Text der Petition
Mit der Petition wird die Wahlfreiheit bei der Tierkennzeichnung (Chippen statt Ohrmarken) gefordert.
Begründung
Ich halte zwölf Ziegen – nicht, weil sie uns „nutzen“, sondern weil sie unsere Herzen erobert haben. Sie leben bei uns wie jedes andere Haustier: mit Namen, Eigenheiten und viel Persönlichkeit. Viele Menschen halten ihre Ziegen heute längst nicht mehr als reine Nutztiere.
Doch es gibt Schattenseiten: ausgerissene Ohrmarken, blutige Wunden, Entzündungen, Schmerzen. Das hat mich zum Umdenken gebracht.
Nach der Viehverkehrsverordnung (ViehVerkV) müssen Rinder, Schafe, Schweine und Ziegen mit Ohrmarken gekennzeichnet werden. Haustiere, Zootiere, Pferde und Alpakas dagegen erhalten routinemäßig Mikrochip-Transponder – und Alpakahalter haben sogar die Wahl. Warum nicht auch bei unseren Nutztieren?
Für Schafe und Ziegen existieren zehn Kennzeichnungskombinationen. Keine kommt ohne Ohrmarken aus – außer dem Transponder-Bolus. Der ist für Zwergrassen und Jungtiere ungeeignet. Hersteller und LKV übernehmen keine Gewähr für Risiken wie Verletzungen, Wiederkäu-Probleme oder Verendung. Für große Betriebe vielleicht vertretbar, für Liebhabertiere keine Option.
Die Kennzeichnung mit Mikrochip ist schmerzarm, dauerhaft, fälschungssicher, verlustfrei und international erprobt.

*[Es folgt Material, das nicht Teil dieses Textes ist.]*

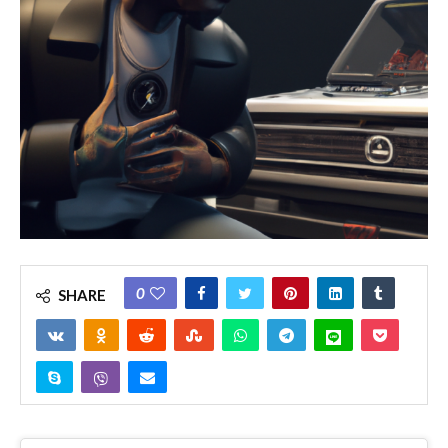
0
SHARE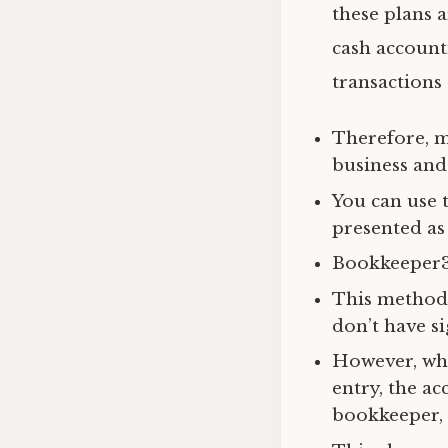
these plans 
cash account
transactions
Therefore, m
business and
You can use 
presented as 
Bookkeeper36
This method 
don’t have si
However, whi
entry, the ac
bookkeeper, 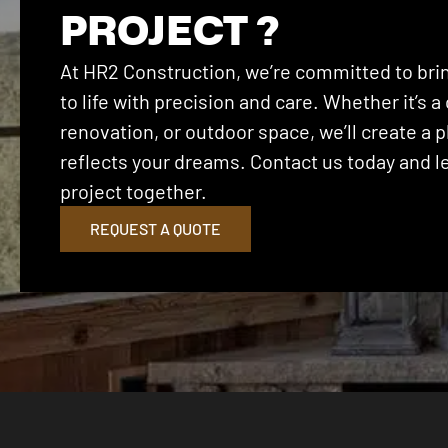
PROJECT ?
At HR2 Construction, we’re committed to brin
to life with precision and care. Whether it’s
renovation, or outdoor space, we’ll create a p
reflects your dreams. Contact us today and let
project together.
REQUEST A QUOTE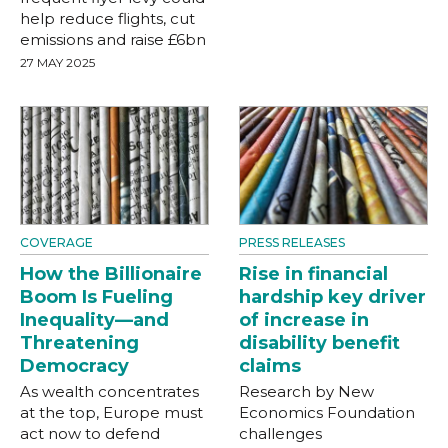
help reduce flights, cut
emissions and raise £6bn
27 MAY 2025
COVERAGE
PRESS RELEASES
How the Billionaire
Rise in financial
Boom Is Fueling
hardship key driver
Inequality—and
of increase in
Threatening
disability benefit
Democracy
claims
As wealth concentrates
Research by New
at the top, Europe must
Economics Foundation
act now to defend
challenges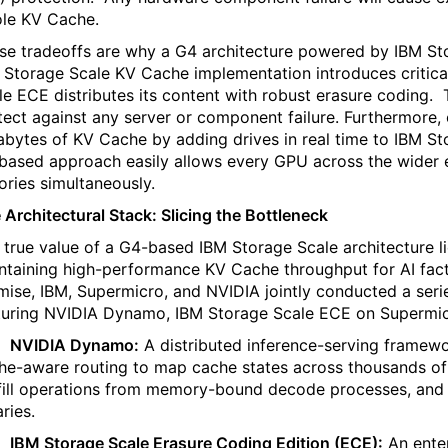
le KV Cache.
se tradeoffs are why a
G4 architecture powered by IBM St
 Storage Scale KV Cache implementation introduces critic
le ECE distributes its content with robust erasure coding.
tect against any server or component failure. Furthermore,
abytes of KV Cache by adding drives in real time to IBM St
based approach easily allows every GPU across the wider en
tories simultaneously.
 Architectural Stack: Slicing the Bottleneck
 true value of a G4-based IBM Storage Scale architecture lies 
ntaining high-performance KV Cache throughput for AI facto
mise, IBM, Supermicro, and NVIDIA jointly conducted a ser
turing NVIDIA Dynamo, IBM Storage Scale ECE on Supermic
·
NVIDIA Dynamo:
A distributed inference-serving framewor
he-aware routing to map cache states across thousands o
fill operations from memory-bound decode processes, and 
aries.
·
IBM Storage Scale Erasure Coding Edition (ECE):
An enter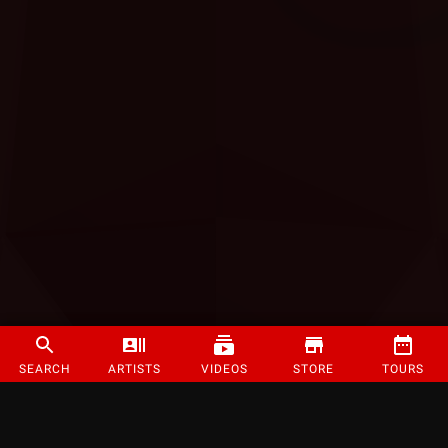
SEARCH
ARTISTS
VIDEOS
STORE
TOURS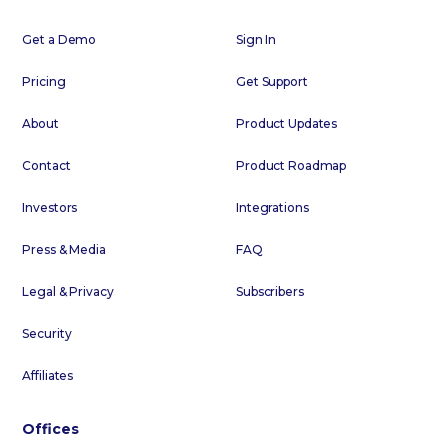
Get a Demo
Sign In
Pricing
Get Support
About
Product Updates
Contact
Product Roadmap
Investors
Integrations
Press & Media
FAQ
Legal & Privacy
Subscribers
Security
Affiliates
Offices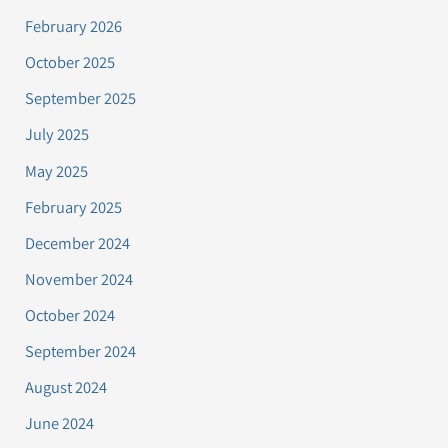
February 2026
October 2025
September 2025
July 2025
May 2025
February 2025
December 2024
November 2024
October 2024
September 2024
August 2024
June 2024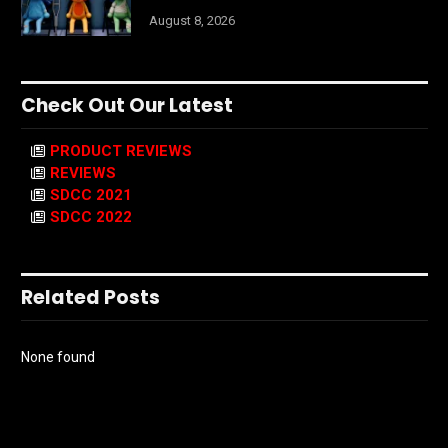
August 8, 2026
Check Out Our Latest
PRODUCT REVIEWS
REVIEWS
SDCC 2021
SDCC 2022
Related Posts
None found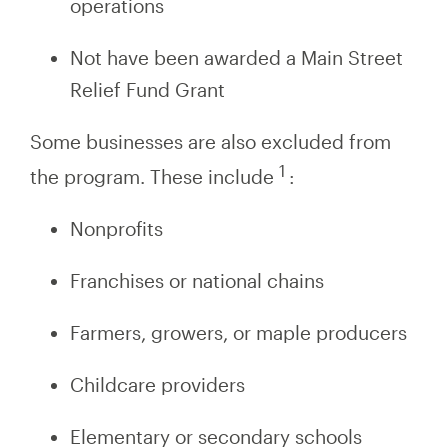
operations
Not have been awarded a Main Street
Relief Fund Grant
Some businesses are also excluded from
1
the program. These include
:
Nonprofits
Franchises or national chains
Farmers, growers, or maple producers
Childcare providers
Elementary or secondary schools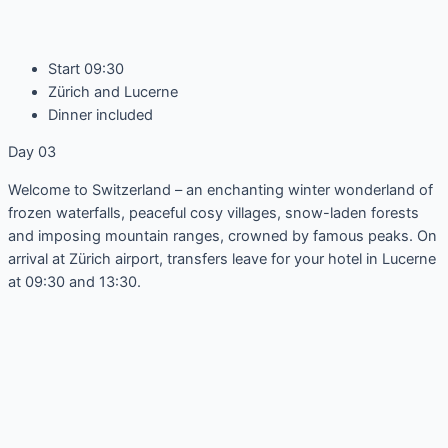
Start 09:30
Zürich and Lucerne
Dinner included
Day 03
Welcome to Switzerland – an enchanting winter wonderland of
frozen waterfalls, peaceful cosy villages, snow-laden forests
and imposing mountain ranges, crowned by famous peaks. On
arrival at Zürich airport, transfers leave for your hotel in Lucerne
at 09:30 and 13:30.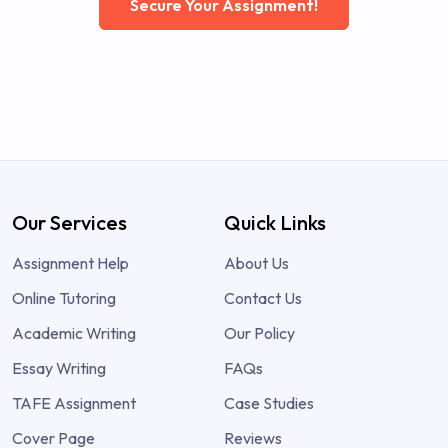
Secure Your Assignment!
Our Services
Quick Links
Assignment Help
About Us
Online Tutoring
Contact Us
Academic Writing
Our Policy
Essay Writing
FAQs
TAFE Assignment
Case Studies
Cover Page
Reviews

In Kombination mit einem sichtbaren Fesselband bietet sie eine tiergerechte und praxistaugliche Lösung – für Tiere, die nicht für den innergemeinschaftlichen Handel bestimmt sind.
Zudem ist die Registrierung von Rind, Schwein, Schaf und Ziege bei gängigen Haustierzentralregistern bereits möglich – eine gute Option für Halter, die ihre Tiere zusätzlich absichern möchten. Die technischen Voraussetzungen bestehen längst.
Eine chipbasierte Kennzeichnung würde helfen, dass Halter ihre Tiere zuverlässiger melden. Wenn Ohrmarkenpflichten nicht eingehalten werden, liegt das meist nicht an fehlender Verantwortung, sondern an der Ablehnung der Ohrmarke selbst. Eine tierfreundliche Alternative würde mehr registrierte Tiere und damit mehr Transparenz und Sicherheit schaffen.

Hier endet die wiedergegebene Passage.